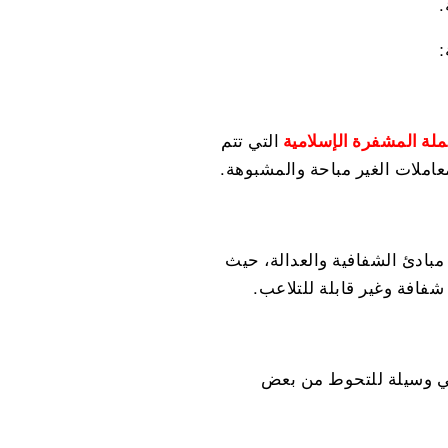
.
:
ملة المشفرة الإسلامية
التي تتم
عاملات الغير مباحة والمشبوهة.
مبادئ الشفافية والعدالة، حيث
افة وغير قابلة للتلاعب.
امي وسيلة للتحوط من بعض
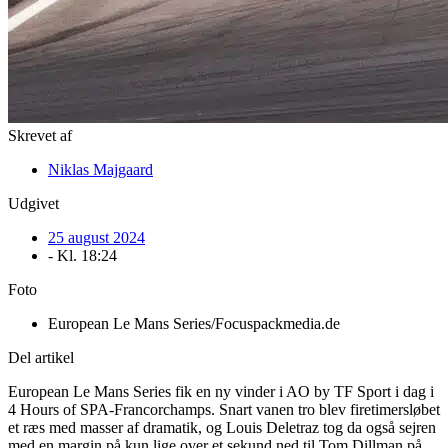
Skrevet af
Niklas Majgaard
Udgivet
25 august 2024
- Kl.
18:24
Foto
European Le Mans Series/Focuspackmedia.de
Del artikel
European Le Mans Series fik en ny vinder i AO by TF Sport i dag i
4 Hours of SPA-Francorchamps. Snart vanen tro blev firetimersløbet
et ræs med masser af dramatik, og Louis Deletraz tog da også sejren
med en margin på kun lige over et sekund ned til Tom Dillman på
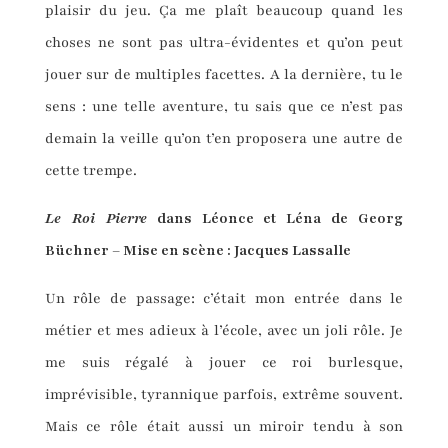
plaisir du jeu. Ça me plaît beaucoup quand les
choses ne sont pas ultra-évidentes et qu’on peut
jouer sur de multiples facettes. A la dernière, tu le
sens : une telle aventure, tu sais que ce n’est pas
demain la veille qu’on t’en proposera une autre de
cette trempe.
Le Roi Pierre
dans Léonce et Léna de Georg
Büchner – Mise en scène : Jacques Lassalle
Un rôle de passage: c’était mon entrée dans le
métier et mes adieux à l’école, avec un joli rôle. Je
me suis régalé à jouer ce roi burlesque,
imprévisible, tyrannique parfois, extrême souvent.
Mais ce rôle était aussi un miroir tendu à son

--

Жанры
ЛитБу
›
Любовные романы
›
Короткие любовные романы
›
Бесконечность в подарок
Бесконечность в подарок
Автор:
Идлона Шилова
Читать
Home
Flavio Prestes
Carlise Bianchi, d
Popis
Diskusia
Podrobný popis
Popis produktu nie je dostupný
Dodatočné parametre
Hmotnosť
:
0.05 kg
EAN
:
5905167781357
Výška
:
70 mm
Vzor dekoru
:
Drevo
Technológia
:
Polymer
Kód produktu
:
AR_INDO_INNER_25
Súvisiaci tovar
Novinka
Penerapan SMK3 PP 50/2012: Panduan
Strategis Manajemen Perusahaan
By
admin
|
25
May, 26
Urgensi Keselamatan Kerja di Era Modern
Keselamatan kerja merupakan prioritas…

==

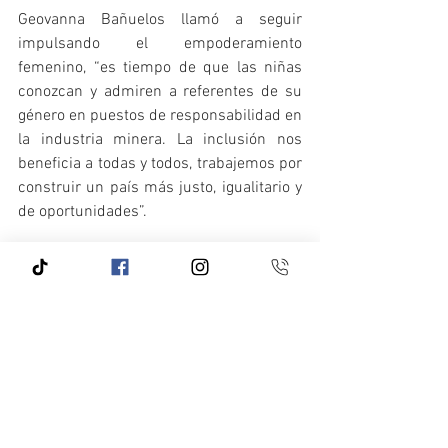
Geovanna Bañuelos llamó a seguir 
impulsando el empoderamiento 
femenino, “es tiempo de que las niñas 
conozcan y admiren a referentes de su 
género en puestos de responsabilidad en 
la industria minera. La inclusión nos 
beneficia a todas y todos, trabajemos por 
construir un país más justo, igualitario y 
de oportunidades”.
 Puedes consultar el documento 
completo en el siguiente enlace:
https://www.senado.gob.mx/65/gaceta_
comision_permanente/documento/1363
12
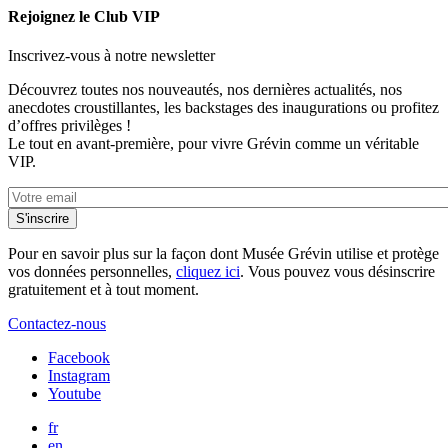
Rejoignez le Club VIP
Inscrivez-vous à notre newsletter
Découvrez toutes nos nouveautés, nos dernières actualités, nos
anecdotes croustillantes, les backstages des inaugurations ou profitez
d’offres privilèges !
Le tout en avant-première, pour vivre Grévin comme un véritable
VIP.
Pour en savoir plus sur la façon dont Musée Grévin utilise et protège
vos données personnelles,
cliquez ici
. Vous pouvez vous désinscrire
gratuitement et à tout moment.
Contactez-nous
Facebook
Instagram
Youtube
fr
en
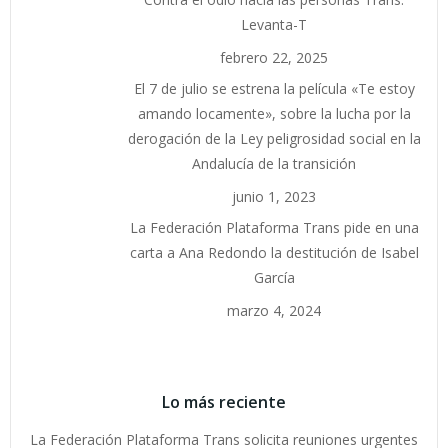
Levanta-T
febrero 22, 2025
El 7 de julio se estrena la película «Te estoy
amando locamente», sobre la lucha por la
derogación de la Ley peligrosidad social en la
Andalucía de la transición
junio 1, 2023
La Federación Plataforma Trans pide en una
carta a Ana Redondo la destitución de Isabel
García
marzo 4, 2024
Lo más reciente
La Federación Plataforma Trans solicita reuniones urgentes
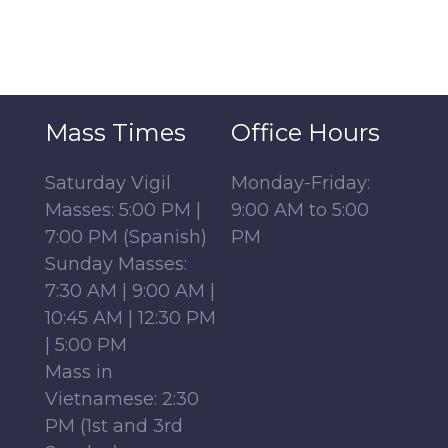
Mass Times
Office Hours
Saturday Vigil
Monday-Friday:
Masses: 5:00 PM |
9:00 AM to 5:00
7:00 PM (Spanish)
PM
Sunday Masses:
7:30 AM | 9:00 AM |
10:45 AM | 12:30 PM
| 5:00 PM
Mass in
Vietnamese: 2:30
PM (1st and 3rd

WHAT IS EXPECTED: Give back exactly the lines of the listing above from the one that contains "25 august 2024" up to and including the one that contains "dans Léonce et Léna de Georg", but not the pictures, and no other lines.

REPLY:
25 august 2024
- Kl.
18:24
Foto
European Le Mans Series/Focuspackmedia.de
Del artikel
European Le Mans Series fik en ny vinder i AO by TF Sport i dag i
4 Hours of SPA-Francorchamps. Snart vanen tro blev firetimersløbet
et ræs med masser af dramatik, og Louis Deletraz tog da også sejren
med en margin på kun lige over et sekund ned til Tom Dillman på
plaisir du jeu. Ça me plaît beaucoup quand les
choses ne sont pas ultra-évidentes et qu’on peut
jouer sur de multiples facettes. A la dernière, tu le
sens : une telle aventure, tu sais que ce n’est pas
demain la veille qu’on t’en proposera une autre de
cette trempe.
Le Roi Pierre
dans Léonce et Léna de Georg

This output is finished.